Exercise requirements
Continue the forum tutorial on making a canvas and suede watch roll, picking up right after its last sentence. The tutorial comes first; the items follow it.

Passage provided

--- START ---

# Tutorial: DIY Canvas and Suede Travel Watch Roll (lots of pics)



## CRAwriter (Jul 1, 2014)

Hey guys! I started this DIY project after seeing a lot of incredible but expensive watch rolls on the market. I decided to make one, using cheap but very durable material found at fabric and hardware stores. It cost about $25 to make but, you'll have enough to make four or five of them. All together it took me and my wife (who can use a sewing machine) a few hours to make two of them (one as a gift and one for me). This tutorial is for a three-pocket watch roll that holds two watches (about 41 mm each), a pen and extra straps.














*List of materials needed:*
1 yard of canvas (also called Duck Cloth) = $7
1 yard of suede = $6
1 yard of leather lacing 1/8 inch width (comes in 4 yards)= $4

3/8 inch Grommets (silver or bronze) = $3
OPTIONAL
You CAN use black paracord or rope if you don't want to buy the leather lacing = $3

*Tools needed:*

Sewing machine
Grommet kit
Hammer
Scissors
Pins (and pin cushion if your fancy)
Iron
Chalk
Ruler

*Step 1*

Cut out canvas into rectangle measuring 11 inches by 15.5 inches. Iron the canvas rectangle.

--- END ---

Entries shown
--- START ---

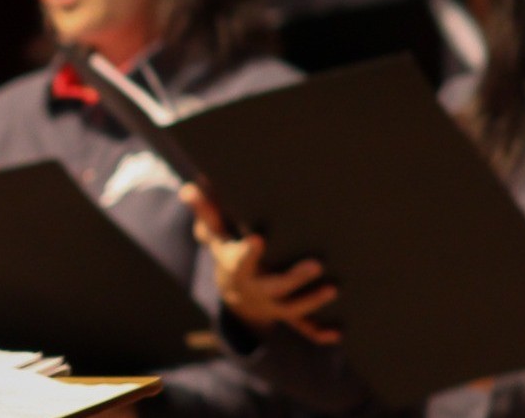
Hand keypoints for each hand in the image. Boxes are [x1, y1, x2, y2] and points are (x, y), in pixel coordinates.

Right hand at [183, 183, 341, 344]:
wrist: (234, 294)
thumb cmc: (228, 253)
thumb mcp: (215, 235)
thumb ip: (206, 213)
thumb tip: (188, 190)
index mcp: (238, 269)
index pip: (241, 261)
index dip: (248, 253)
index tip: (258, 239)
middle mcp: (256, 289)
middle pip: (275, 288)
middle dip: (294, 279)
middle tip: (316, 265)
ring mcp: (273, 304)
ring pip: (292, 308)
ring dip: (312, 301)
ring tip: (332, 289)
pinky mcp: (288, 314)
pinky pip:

--- END ---
--- START ---

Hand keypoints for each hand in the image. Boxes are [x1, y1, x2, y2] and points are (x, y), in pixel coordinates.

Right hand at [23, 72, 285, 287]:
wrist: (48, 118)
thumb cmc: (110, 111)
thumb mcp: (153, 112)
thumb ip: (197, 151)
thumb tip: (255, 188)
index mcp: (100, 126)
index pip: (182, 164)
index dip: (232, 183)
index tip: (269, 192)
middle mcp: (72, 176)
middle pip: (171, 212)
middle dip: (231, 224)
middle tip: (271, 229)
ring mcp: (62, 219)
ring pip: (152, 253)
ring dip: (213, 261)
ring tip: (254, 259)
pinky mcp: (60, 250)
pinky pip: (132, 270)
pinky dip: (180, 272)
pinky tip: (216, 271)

--- END ---
--- START ---

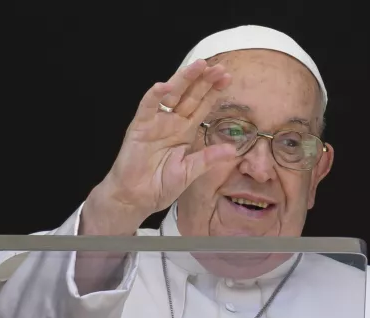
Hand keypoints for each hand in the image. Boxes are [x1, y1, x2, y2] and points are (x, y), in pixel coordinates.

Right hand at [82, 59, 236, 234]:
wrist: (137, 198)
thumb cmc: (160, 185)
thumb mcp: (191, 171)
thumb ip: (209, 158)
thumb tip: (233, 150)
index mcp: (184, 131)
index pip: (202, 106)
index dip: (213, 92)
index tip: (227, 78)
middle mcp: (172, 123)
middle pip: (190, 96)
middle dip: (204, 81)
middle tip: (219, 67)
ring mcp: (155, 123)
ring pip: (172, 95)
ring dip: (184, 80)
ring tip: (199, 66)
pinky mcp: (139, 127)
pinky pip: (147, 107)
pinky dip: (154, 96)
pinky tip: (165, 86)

--- END ---

Task output
*Step 2*

Heat up your iron. Fold over the edges of the canvas approximately ¼ inch on every side and begin ironing the edges. After you do all four sides, fold the canvas over again ¼ inches and iron them down (two folds on every edge).















*Step 3*

Put your canvas (now with the ironed edges) down on the back side of the suede. Using the chalk, trace the canvas over the suede, then cut out the suede rectangle. Then iron the suede using the low setting on the iron.

*Step 4*

Place the suede rectangle inside of the canvas rectangle. It may take some snipping but the suede should fit snugly inside of the canvas. Make sure the suede is not bunched up. When you're done, the suede should sit flat inside of the folded, ironed canvas. The edges of the suede should reach all sides of the canvas so that the 1/4 inch folds cover 1/4 inch of the the suede.









*Step 5*

Get your pins. You want to put the pin through the top of the folded area and the suede then have it come up back through the canvas. It takes a little while to put a pin in every two inches around the entire rectangle.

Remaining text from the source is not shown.